Aim of the task:
Repeat word for word everything from the line containing "Svadobné knihy hostí" down to the line containing "ネットワークスに入社。モバイ", both of those lines included.

Saved entries

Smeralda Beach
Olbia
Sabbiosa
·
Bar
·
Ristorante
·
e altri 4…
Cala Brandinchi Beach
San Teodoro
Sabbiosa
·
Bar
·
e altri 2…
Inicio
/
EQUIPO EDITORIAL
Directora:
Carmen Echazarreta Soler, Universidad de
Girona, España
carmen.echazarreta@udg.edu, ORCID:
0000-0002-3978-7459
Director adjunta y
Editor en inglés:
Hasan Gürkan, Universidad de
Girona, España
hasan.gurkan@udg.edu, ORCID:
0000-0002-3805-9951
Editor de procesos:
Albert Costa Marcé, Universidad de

---

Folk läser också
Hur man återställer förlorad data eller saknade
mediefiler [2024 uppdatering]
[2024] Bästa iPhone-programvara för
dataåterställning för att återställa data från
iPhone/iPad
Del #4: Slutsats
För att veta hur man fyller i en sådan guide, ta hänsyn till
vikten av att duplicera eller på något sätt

==

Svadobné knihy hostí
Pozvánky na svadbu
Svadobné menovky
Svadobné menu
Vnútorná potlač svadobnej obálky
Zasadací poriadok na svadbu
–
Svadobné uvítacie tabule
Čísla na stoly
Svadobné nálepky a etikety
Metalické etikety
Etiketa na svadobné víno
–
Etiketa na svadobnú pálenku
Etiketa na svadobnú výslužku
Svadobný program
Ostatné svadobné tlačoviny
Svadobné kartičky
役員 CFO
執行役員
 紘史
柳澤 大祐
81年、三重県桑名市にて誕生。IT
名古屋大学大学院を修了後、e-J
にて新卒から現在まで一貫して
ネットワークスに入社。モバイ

Solution to the exercise:
Svadobné knihy hostí
Pozvánky na svadbu
Svadobné menovky
Svadobné menu
Vnútorná potlač svadobnej obálky
Zasadací poriadok na svadbu
–
Svadobné uvítacie tabule
Čísla na stoly
Svadobné nálepky a etikety
Metalické etikety
Etiketa na svadobné víno
–
Etiketa na svadobnú pálenku
Etiketa na svadobnú výslužku
Svadobný program
Ostatné svadobné tlačoviny
Svadobné kartičky
役員 CFO
執行役員
 紘史
柳澤 大祐
81年、三重県桑名市にて誕生。IT
名古屋大学大学院を修了後、e-J
にて新卒から現在まで一貫して
ネットワークスに入社。モバイ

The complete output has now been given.